Data for the task
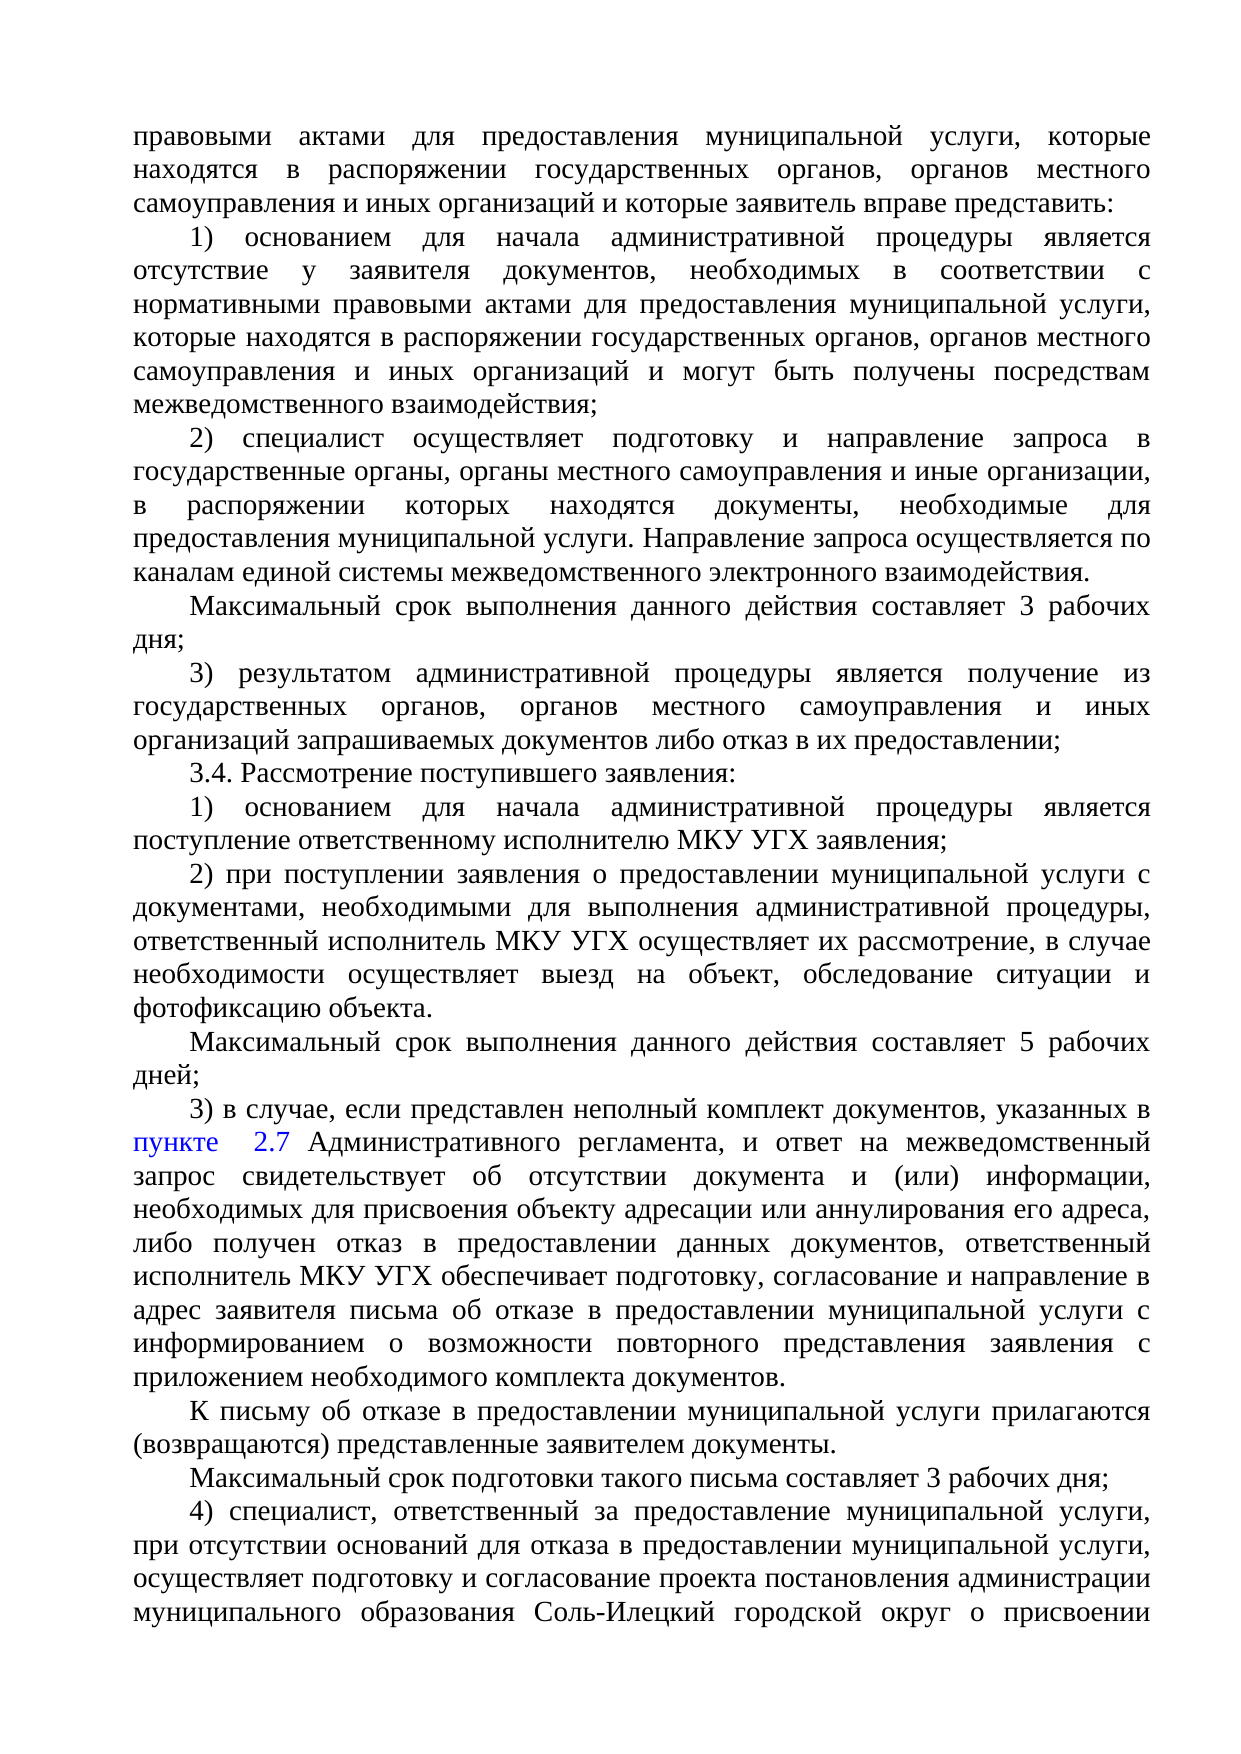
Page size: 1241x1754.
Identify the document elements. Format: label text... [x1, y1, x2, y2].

text 3) в случае, если представлен неполный комплект документов, указанных в пункте 2.7 Административного регламента, и ответ на межведомственный запрос свидетельствует об отсутствии документа и (или) информации, необходимых для присвоения объекту адресации или аннулирования его адреса, либо получен отказ в предоставлении данных документов, ответственный исполнитель МКУ УГХ обеспечивает подготовку, согласование и направление в адрес заявителя письма об отказе в предоставлении муниципальной услуги с информированием о возможности повторного представления заявления с приложением необходимого комплекта документов. [133, 1091, 1152, 1393]
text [133, 118, 1152, 219]
text 3.4. Рассмотрение поступившего заявления: [133, 755, 1152, 789]
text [133, 1493, 1152, 1627]
text Максимальный срок выполнения данного действия составляет 5 рабочих дней; [133, 1024, 1152, 1091]
text 1) основанием для начала административной процедуры является поступление ответственному исполнителю МКУ УГХ заявления; [133, 789, 1152, 856]
text 3) результатом административной процедуры является получение из государственных органов, органов местного самоуправления и иных организаций запрашиваемых документов либо отказ в их предоставлении; [133, 655, 1152, 755]
text Максимальный срок выполнения данного действия составляет 3 рабочих дня; [133, 588, 1152, 655]
text Максимальный срок подготовки такого письма составляет 3 рабочих дня; [133, 1460, 1152, 1493]
text К письму об отказе в предоставлении муниципальной услуги прилагаются (возвращаются) представленные заявителем документы. [133, 1393, 1152, 1460]
text 1) основанием для начала административной процедуры является отсутствие у заявителя документов, необходимых в соответствии с нормативными правовыми актами для предоставления муниципальной услуги, которые находятся в распоряжении государственных органов, органов местного самоуправления и иных организаций и могут быть получены посредствам межведомственного взаимодействия; [133, 219, 1152, 420]
text 2) при поступлении заявления о предоставлении муниципальной услуги с документами, необходимыми для выполнения административной процедуры, ответственный исполнитель МКУ УГХ осуществляет их рассмотрение, в случае необходимости осуществляет выезд на объект, обследование ситуации и фотофиксацию объекта. [133, 856, 1152, 1024]
text 2) специалист осуществляет подготовку и направление запроса в государственные органы, органы местного самоуправления и иные организации, в распоряжении которых находятся документы, необходимые для предоставления муниципальной услуги. Направление запроса осуществляется по каналам единой системы межведомственного электронного взаимодействия. [133, 420, 1152, 588]
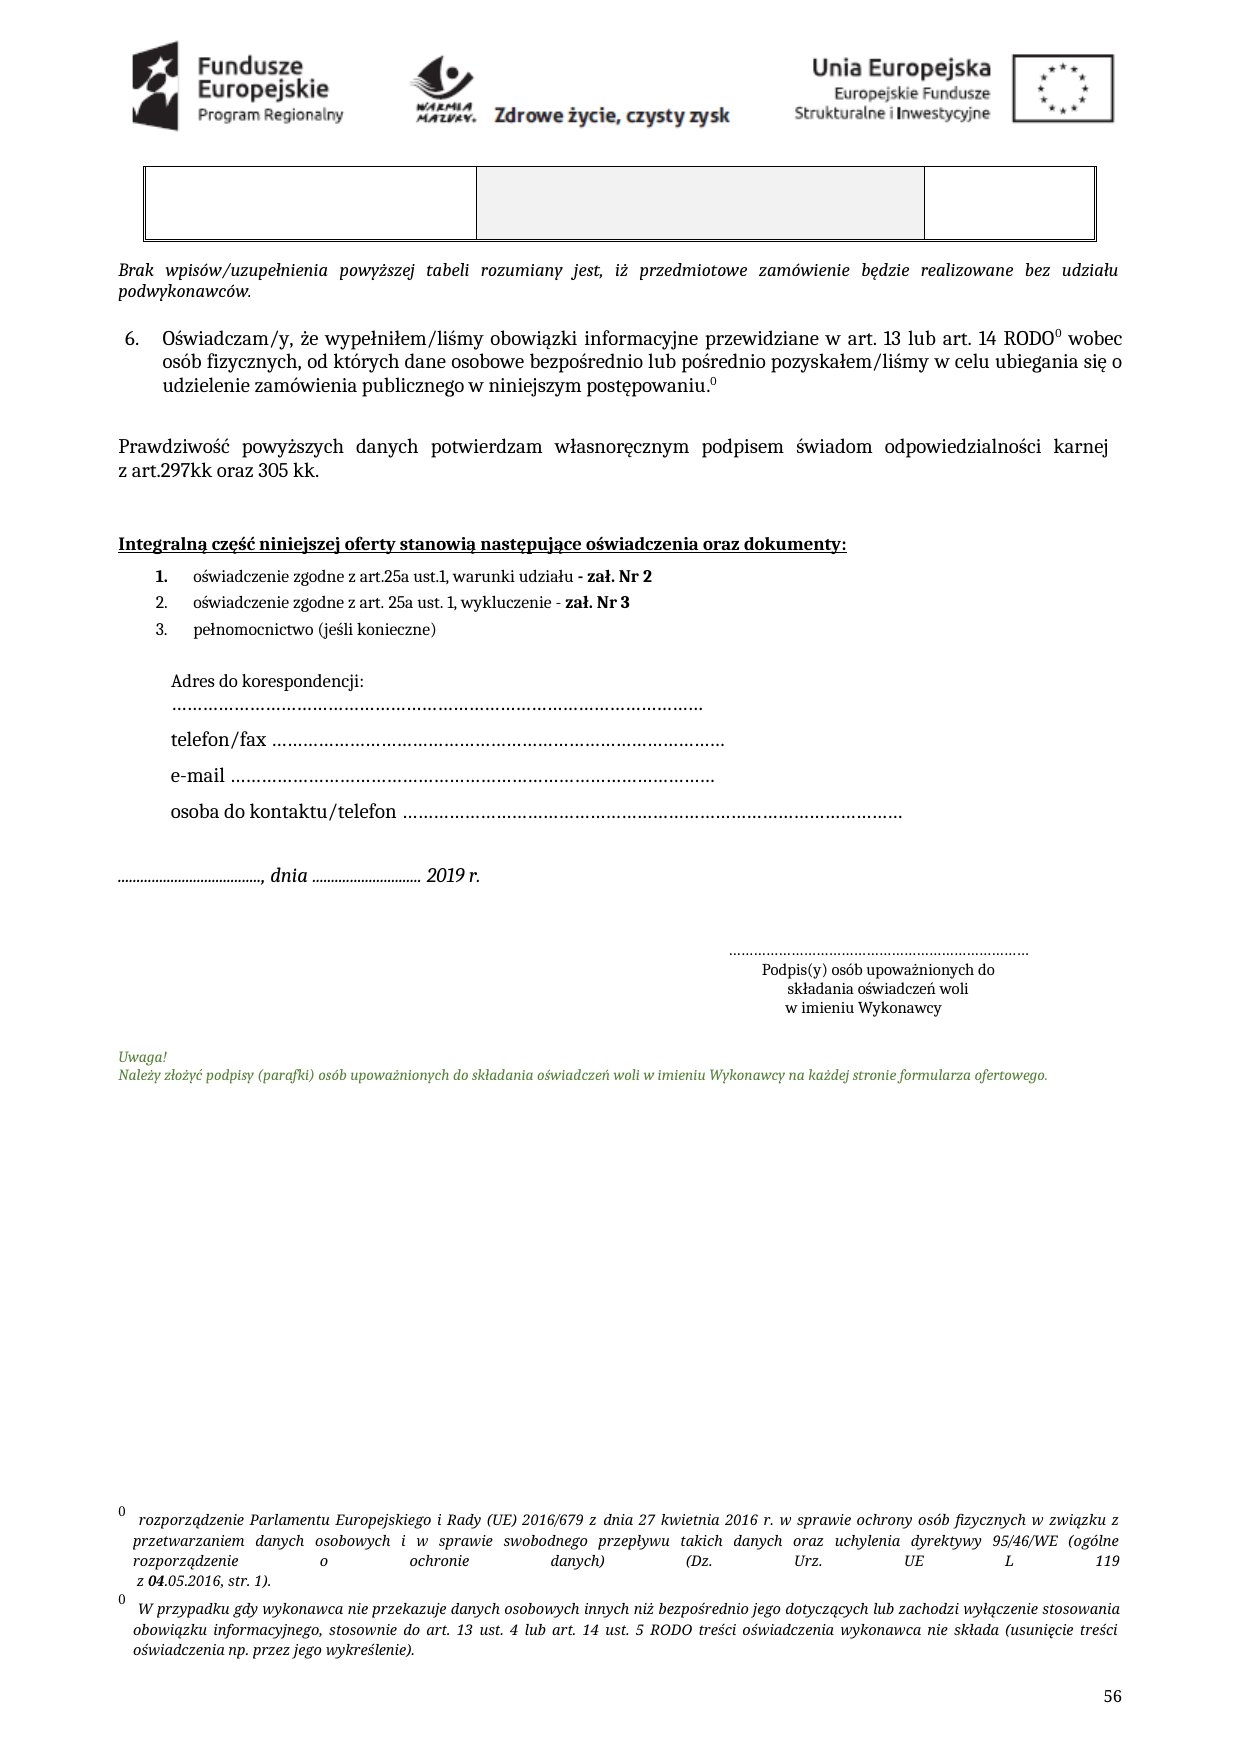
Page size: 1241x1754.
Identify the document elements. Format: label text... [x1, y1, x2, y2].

table_cell [477, 167, 924, 239]
text ......................................, dnia ............................. 2019 r. [118, 864, 1122, 888]
text Należy złożyć podpisy (parafki) osób upoważnionych do składania oświadczeń woli w imieniu Wykonawcy na każdej stronie formularza ofertowego. [118, 1067, 1122, 1085]
text ……………………………………………………………… [561, 941, 1122, 960]
text telefon/fax …………………………………………………………………………… [171, 728, 1122, 752]
list oświadczenie zgodne z art.25a ust.1, warunki udziału - zał. Nr 2 [156, 566, 1122, 587]
table_cell [925, 167, 1094, 239]
list pełnomocnictwo (jeśli konieczne) [156, 619, 1122, 640]
text osoba do kontaktu/telefon …………………………………………………………………………………… [171, 799, 1122, 823]
text Podpis(y) osób upoważnionych do [561, 960, 1122, 979]
list Oświadczam/y, że wypełniłem/liśmy obowiązki informacyjne przewidziane w art. 13 lub art. 14 RODO wobec osób fizycznych, od których dane osobowe bezpośrednio lub pośrednio pozyskałem/liśmy w celu ubiegania się o udzielenie zamówienia publicznego w niniejszym postępowaniu. [125, 326, 1122, 398]
text Brak wpisów/uzupełnienia powyższej tabeli rozumiany jest, iż przedmiotowe zamówienie będzie realizowane bez udziału podwykonawców. [118, 259, 1122, 302]
list oświadczenie zgodne z art. 25a ust. 1, wykluczenie - zał. Nr 3 [156, 593, 1122, 613]
text składania oświadczeń woli [561, 979, 1122, 998]
text ………………………………………………………………………………………… [171, 692, 1122, 716]
text e-mail ………………………………………………………………………………… [171, 763, 1122, 787]
table_cell [146, 167, 476, 239]
text Uwaga! [118, 1049, 1122, 1067]
text Adres do korespondencji: [171, 670, 1122, 692]
text w imieniu Wykonawcy [118, 998, 1122, 1017]
text Integralną część niniejszej oferty stanowią następujące oświadczenia oraz dokumenty: [118, 534, 1122, 555]
text Prawdziwość powyższych danych potwierdzam własnoręcznym podpisem świadom odpowiedzialności karnej z art.297kk oraz 305 kk. [118, 434, 1122, 482]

The problem
Return each line of the material exactly as written; exclude the pictures.

Solution for this exercise
Page size: 1241x1754.
Identify the document elements. Format: label text... [x1, y1, x2, y2].

text 3) в случае, если представлен неполный комплект документов, указанных в пункте 2.7 Административного регламента, и ответ на межведомственный запрос свидетельствует об отсутствии документа и (или) информации, необходимых для присвоения объекту адресации или аннулирования его адреса, либо получен отказ в предоставлении данных документов, ответственный исполнитель МКУ УГХ обеспечивает подготовку, согласование и направление в адрес заявителя письма об отказе в предоставлении муниципальной услуги с информированием о возможности повторного представления заявления с приложением необходимого комплекта документов. [133, 1091, 1152, 1393]
text [133, 118, 1152, 219]
text 3.4. Рассмотрение поступившего заявления: [133, 755, 1152, 789]
text [133, 1493, 1152, 1627]
text Максимальный срок выполнения данного действия составляет 5 рабочих дней; [133, 1024, 1152, 1091]
text 1) основанием для начала административной процедуры является поступление ответственному исполнителю МКУ УГХ заявления; [133, 789, 1152, 856]
text 3) результатом административной процедуры является получение из государственных органов, органов местного самоуправления и иных организаций запрашиваемых документов либо отказ в их предоставлении; [133, 655, 1152, 755]
text Максимальный срок выполнения данного действия составляет 3 рабочих дня; [133, 588, 1152, 655]
text Максимальный срок подготовки такого письма составляет 3 рабочих дня; [133, 1460, 1152, 1493]
text К письму об отказе в предоставлении муниципальной услуги прилагаются (возвращаются) представленные заявителем документы. [133, 1393, 1152, 1460]
text 1) основанием для начала административной процедуры является отсутствие у заявителя документов, необходимых в соответствии с нормативными правовыми актами для предоставления муниципальной услуги, которые находятся в распоряжении государственных органов, органов местного самоуправления и иных организаций и могут быть получены посредствам межведомственного взаимодействия; [133, 219, 1152, 420]
text 2) при поступлении заявления о предоставлении муниципальной услуги с документами, необходимыми для выполнения административной процедуры, ответственный исполнитель МКУ УГХ осуществляет их рассмотрение, в случае необходимости осуществляет выезд на объект, обследование ситуации и фотофиксацию объекта. [133, 856, 1152, 1024]
text 2) специалист осуществляет подготовку и направление запроса в государственные органы, органы местного самоуправления и иные организации, в распоряжении которых находятся документы, необходимые для предоставления муниципальной услуги. Направление запроса осуществляется по каналам единой системы межведомственного электронного взаимодействия. [133, 420, 1152, 588]
Page size: 1241x1754.
Identify the document elements. Format: label text... [x1, y1, x2, y2].

table_cell [477, 167, 924, 239]
text ......................................, dnia ............................. 2019 r. [118, 864, 1122, 888]
text Należy złożyć podpisy (parafki) osób upoważnionych do składania oświadczeń woli w imieniu Wykonawcy na każdej stronie formularza ofertowego. [118, 1067, 1122, 1085]
text ……………………………………………………………… [561, 941, 1122, 960]
text telefon/fax …………………………………………………………………………… [171, 728, 1122, 752]
list oświadczenie zgodne z art.25a ust.1, warunki udziału - zał. Nr 2 [156, 566, 1122, 587]
table_cell [925, 167, 1094, 239]
list pełnomocnictwo (jeśli konieczne) [156, 619, 1122, 640]
text osoba do kontaktu/telefon …………………………………………………………………………………… [171, 799, 1122, 823]
text Podpis(y) osób upoważnionych do [561, 960, 1122, 979]
list Oświadczam/y, że wypełniłem/liśmy obowiązki informacyjne przewidziane w art. 13 lub art. 14 RODO wobec osób fizycznych, od których dane osobowe bezpośrednio lub pośrednio pozyskałem/liśmy w celu ubiegania się o udzielenie zamówienia publicznego w niniejszym postępowaniu. [125, 326, 1122, 398]
text Brak wpisów/uzupełnienia powyższej tabeli rozumiany jest, iż przedmiotowe zamówienie będzie realizowane bez udziału podwykonawców. [118, 259, 1122, 302]
list oświadczenie zgodne z art. 25a ust. 1, wykluczenie - zał. Nr 3 [156, 593, 1122, 613]
text składania oświadczeń woli [561, 979, 1122, 998]
text ………………………………………………………………………………………… [171, 692, 1122, 716]
text e-mail ………………………………………………………………………………… [171, 763, 1122, 787]
table_cell [146, 167, 476, 239]
text Uwaga! [118, 1049, 1122, 1067]
text Adres do korespondencji: [171, 670, 1122, 692]
text w imieniu Wykonawcy [118, 998, 1122, 1017]
text Integralną część niniejszej oferty stanowią następujące oświadczenia oraz dokumenty: [118, 534, 1122, 555]
text Prawdziwość powyższych danych potwierdzam własnoręcznym podpisem świadom odpowiedzialności karnej z art.297kk oraz 305 kk. [118, 434, 1122, 482]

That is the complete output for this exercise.